Hayman Reese a Division of Trimas Corporation Pty Ltd v AFMEPKIU (No 2) [2001] FCA 1328 cited

BHP Steel (AIS) Pty Ltd v Construction, Forestry, Mining and Energy Union (2000) 102 IR 275 cited

Email Ltd v Automotive, Food, Metals, Engineering, Printing and Kindred Industries Union [2000] FCA 1932 referred

Pioneer Concrete Services Ltd v Galli [1985] VR 675 referred

Ashbury v Reid [1961] WAR 49 considered

Australian Securities and Investments Commission v Doyle (2001) 38 ACSR 606 referred

R v Lam (1990) 46 A Crim R 402 referred

R v Tannous (1987) 10 NSWLR 303 referred

R v Buckett (1985) 132 ALR 669 referred

Yorke v Lucas (1983) 49 ALR 672 cited

Theiss Contractors Pty Ltd v Construction, Forestry, Mining and Energy Union [1999] FCA 407, (1999) 92 IR 221 referred

Belan v National Union of Workers [2001] FCA 724 cited

Cooper Brookes (Wollongong) Pty Ltd v Federal Commissioner of Taxation [1981] HCA 26; (1981) 147 CLR 297 applied

Miller v University of New South Wales [2000] FCA 1563 referred

Amcor Packaging (Australia) Pty Ltd v Automotive, Food, Metals, Engineering, Printing and Kindred Industries Union [1999] VSC 434 cited

ACI Operations Pty Ltd v Automotive, Food, Metals, Engineering, Printing & Kindred Industries Union (2000) 96 IR 228 cited

Greg McCarry "Industrial Action under the Workplace Relations Act 1996 (Cth)" (1997) 10 Australian Journal of Labour Law 133

EMWEST PRODUCTS PTY LTD T/AS EMAIL METERING (ABN 78 002 894 224) v AUTOMOTIVE, FOOD, METALS, ENGINEERING, PRINTING & KINDRED INDUSTRIES UNION

V 985 of 2001

KENNY J

6 FEBRUARY 2002

MELBOURNE

IN THE FEDERAL COURT OF AUSTRALIA

VICTORIA DISTRICT REGISTRY

V 985 OF 2001

BETWEEN:

EMWEST PRODUCTS PTY LIMITED T/AS EMAIL METERING (ABN 78 002 894 224)

Applicant

AND:

AUTOMOTIVE FOOD METALS ENGINEERING PRINTING & KINDRED INDUSTRIES UNION

Respondent

JUDGE:

KENNY J

DATE OF ORDER:

6 FEBRUARY 2002

WHERE MADE:

MELBOURNE

THE COURT ORDERS THAT:

The application be dismissed.

Note: Settlement and entry of orders is dealt with in Order 36 of the Federal Court Rules.

IN THE FEDERAL COURT OF AUSTRALIA

VICTORIA DISTRICT REGISTRY

V 985 OF 2001

BETWEEN:

EMWEST PRODUCTS PTY LIMITED T/AS EMAIL METERING (ABN 78 002 894 224)

Applicant

AND:

AUTOMOTIVE, FOOD, METALS, ENGINEERING, PRINTING & KINDRED INDUSTRIES UNION

Respondent

JUDGE:

KENNY J

DATE:

6 FEBRUARY 2002

PLACE:

MELBOURNE

REASONS FOR JUDGMENT

1 At the trial of this matter on 29 October 2001, Emwest Products Pty Limited ("Emwest") sought declaratory and injunctive relief against the Automotive, Food, Metals, Engineering, Printing & Kindred Industries Union ("the union") upon the ground of an alleged contravention, or threatened contravention, of s 170MN of the Workplace Relations Act 1996 (Cth) ("the Act"). Emwest did not pursue its original application for a penalty. Upon certain undertakings, including the usual undertaking as to damages, the Court had earlier granted Emwest interlocutory relief.

• • •

*Request:* Print the passage of the Federal Court judgment above word for word, starting at "1 At the trial" and ending at "Emwest interlocutory relief.".

• • •

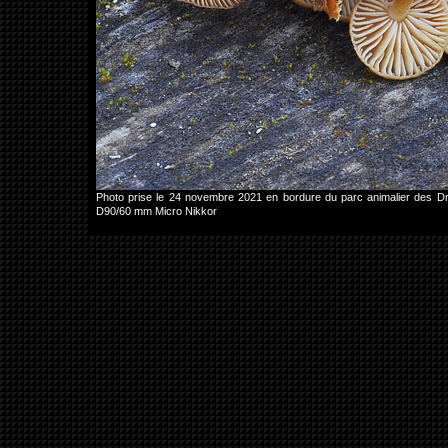
Photo prise le 24 novembre 2021 en bordure du parc animalier des D
D90/60 mm Micro Nikkor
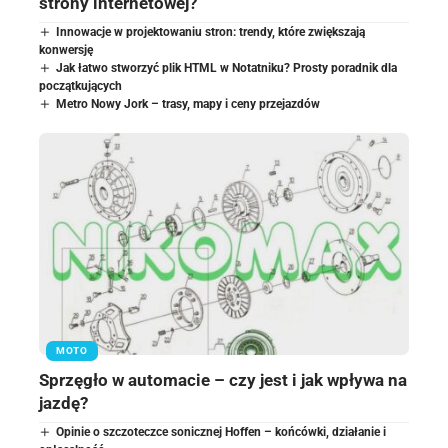
strony internetowej?
Innowacje w projektowaniu stron: trendy, które zwiększają
konwersję
Jak łatwo stworzyć plik HTML w Notatniku? Prosty poradnik dla
początkujących
Metro Nowy Jork – trasy, mapy i ceny przejazdów
MOTO
Sprzęgło w automacie – czy jest i jak wpływa na
jazdę?
Opinie o szczoteczce sonicznej Hoffen – końcówki, działanie i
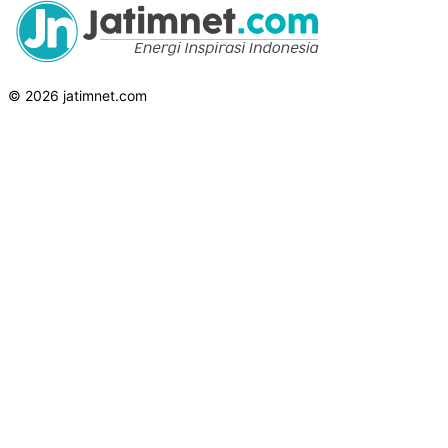
© 2026 jatimnet.com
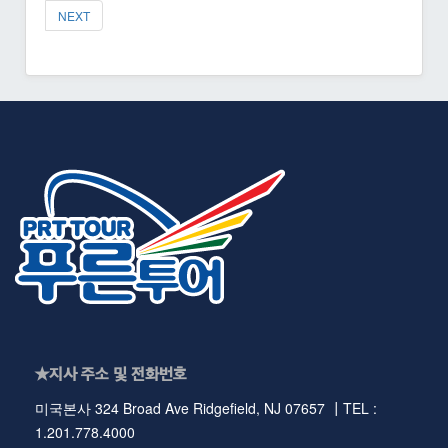
NEXT
★지사 주소 및 전화번호
미국본사 324 Broad Ave Ridgefield, NJ 07657 ┃TEL :
1.201.778.4000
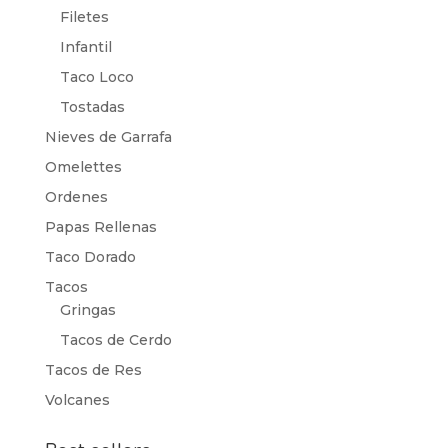
Filetes
Infantil
Taco Loco
Tostadas
Nieves de Garrafa
Omelettes
Ordenes
Papas Rellenas
Taco Dorado
Tacos
Gringas
Tacos de Cerdo
Tacos de Res
Volcanes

• • •

*Exercise response:*
1 At the trial of this matter on 29 October 2001, Emwest Products Pty Limited ("Emwest") sought declaratory and injunctive relief against the Automotive, Food, Metals, Engineering, Printing & Kindred Industries Union ("the union") upon the ground of an alleged contravention, or threatened contravention, of s 170MN of the Workplace Relations Act 1996 (Cth) ("the Act"). Emwest did not pursue its original application for a penalty. Upon certain undertakings, including the usual undertaking as to damages, the Court had earlier granted Emwest interlocutory relief.